For What it’s Worth

Tuesday, September 1, 2009

On the way to meet her, I have time, more than I’ve ever been aware of before, and the shifts swirl around me. When we came together, when we fell away, what was between us before there was nothing. I think back six years. How I used to walk around with a little notebook in my bag, and jot down fleeting thoughts on subway cars. My fingertips, half-stained with ink, were moving with each lurch. Stop and start, stop and start. Back when we knew one another but not ourselves, I waged wars in my mind about self and sense of self, person and persona, light and dark, and my own eternal question—Was it more important to have talent or to want talent? I was figuring out who I was, what I meant to this world. Alexis was doing more or less the same.

That’s why we talked legacies. Mine, hers. For me, literary prowess or fame? For her, a husband and child? I was in love with her brother; she had just moved back into her parents’ house in Pennsylvania, and had decided to stay. It takes an editor to bind us back together—stop and start, when what happened, happened, there was the first, and then only the last.

It wasn’t like before, in the summers, when I would visit, and we’d cut thick tomato slices and fry bacon, layering the new lettuces between nutty breads and French mayonnaise. We’d put our toes in the grass, and we’d eat, me finishing her sandwich. When her parents left, we’d break out the wine, the firecrackers. We lit them, and they exploded all over the brick patio, and we screamed in delight before elbowing each other, arguing about whose fault it was because they had permanently scarred the walkway. That was a long time ago by now.

So long I can’t remember what I looked like, so long that I look at pictures from that time and can’t recall the voice of the person whose arm mine is slung around; I know it’s her but I don’t see her face that way—shiny, blonde, smiling. Khaki shorts, stupid-looking hats. We were in Nice, she had a French boyfriend, and we stood on the rocks as the bathtub-colored water rushed over us, over our feet, and we wore scarves because the wind was strong though the day was hot.

After vacation, back to our separate corners, we had a discussion about our plights. I posted an open letter online to myself and to her, a girl who, by now, always had time enough to read. My letter was about fame, about writing, two things I knew nothing about but lusted after. I asked. I pointed to the sky with an alias. If I wrote something wonderful, and nobody saw it, would it truly exist? Would it mean anything if it did not change anyone else but me? Would I be doing a service, the way I really wanted to?

“It’s the fame motive,” Alexis wrote in the comment section. “You want to be famous.”

“No,” I retorted. “I want to be good.”

“Same thing,” she wrote. I didn’t have time enough to fight. The window closed and she went offline. I deleted her comment, not because it wasn’t absolutely true, but because she had used my name, my real life name, and I was scared my boss would see what I had been doing on my lunch hour—perpetual navel gazing and social networking. I deleted her answer because it might outlive my question.

DATA SHOWN:
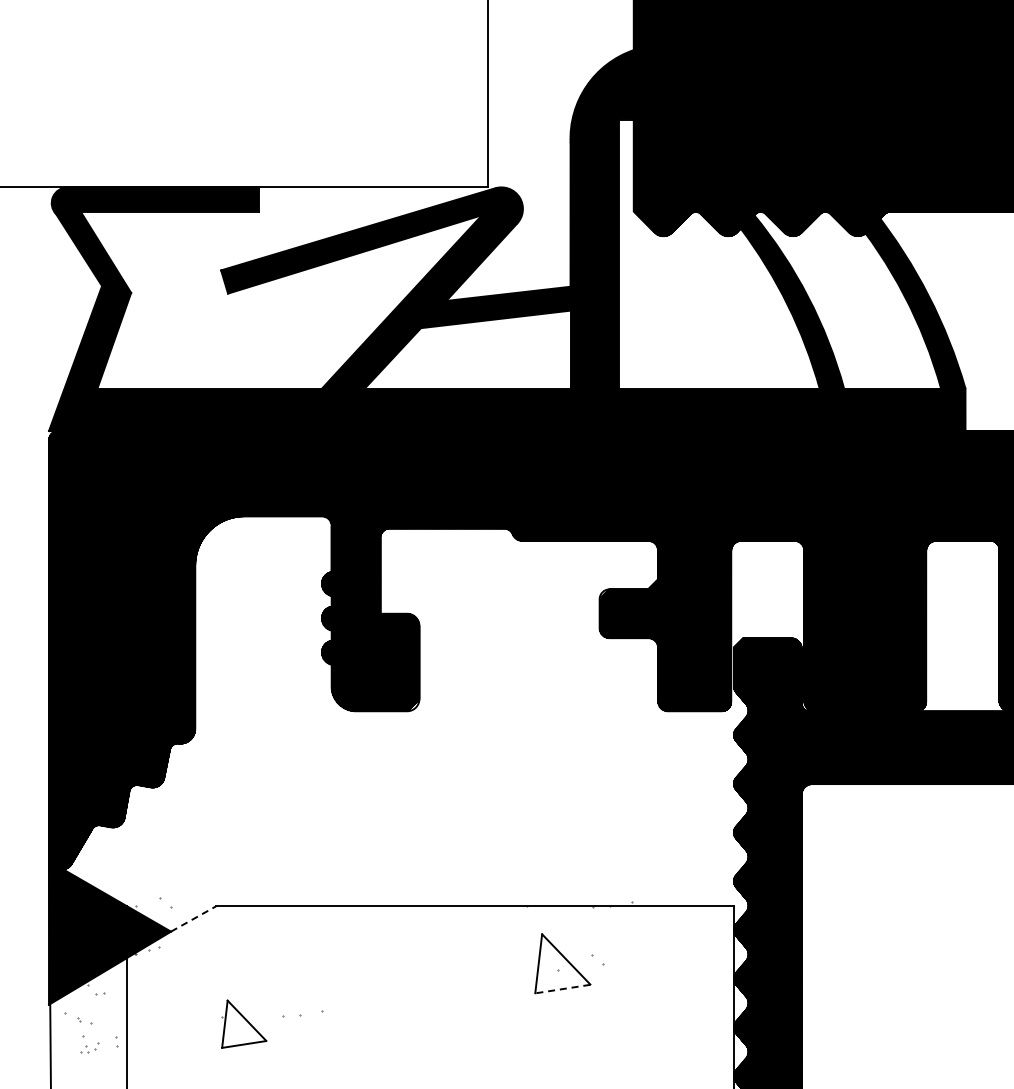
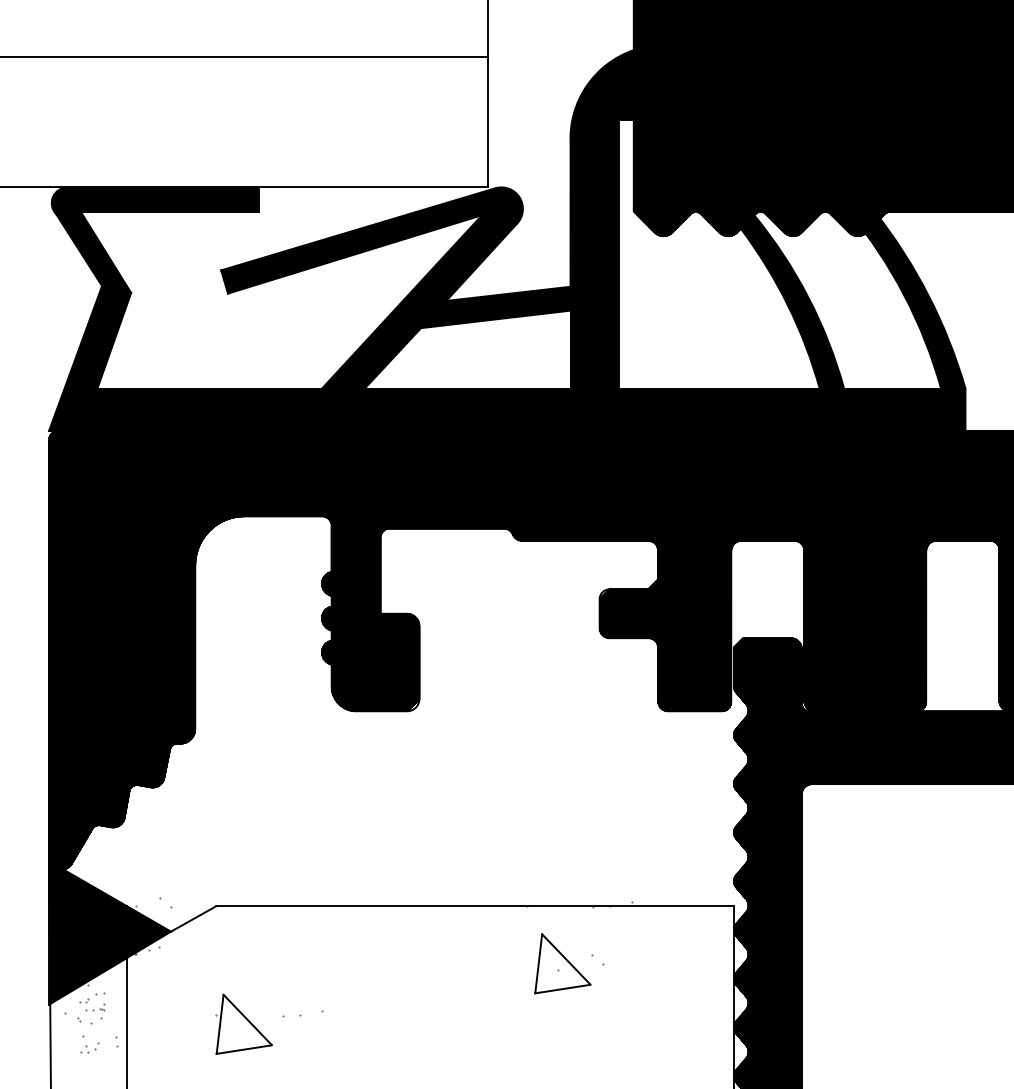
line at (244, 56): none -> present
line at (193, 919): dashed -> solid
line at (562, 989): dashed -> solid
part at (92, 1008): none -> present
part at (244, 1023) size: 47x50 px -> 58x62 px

EXERCISE REQUIREMENTS: Carry on the personal essay about the friendship with Alexis, beginning right after its final sentence. The listing plays no part in what follows.

RESULT OF THE TASK:
“I think that as writers, we say we want truth in return, but really we want our egos massaged,” I said explaining why I took it down, the last time I visited. We laughed in her parents’ kitchen as we dried off on a Sunday afternoon. “I feel like one of those masked magicians on cable, revealing the secrets behind the world’s greatest illusions.”

She looked at me like she was waiting for me to tear off the mask, to show my face along with my bad intentions. I was wicked. I threw a wet towel and she ducked, and it slopped to the floor.

“I know you’ll be famous, simply because of that instinct. To show us the truth.” She sounded so sure, so matter-of-fact. “You’re brilliant.”

But I am not capable of being brilliant. Only of pretending. Afterward, I shied from exposing myself more, I sent her book recommendations from afar to thumb through. I imagined her floating in the navy-bottomed pool at the edge of her parents’ vegetable patch, her small dog chasing the groundhogs terrorizing the tomato stalks.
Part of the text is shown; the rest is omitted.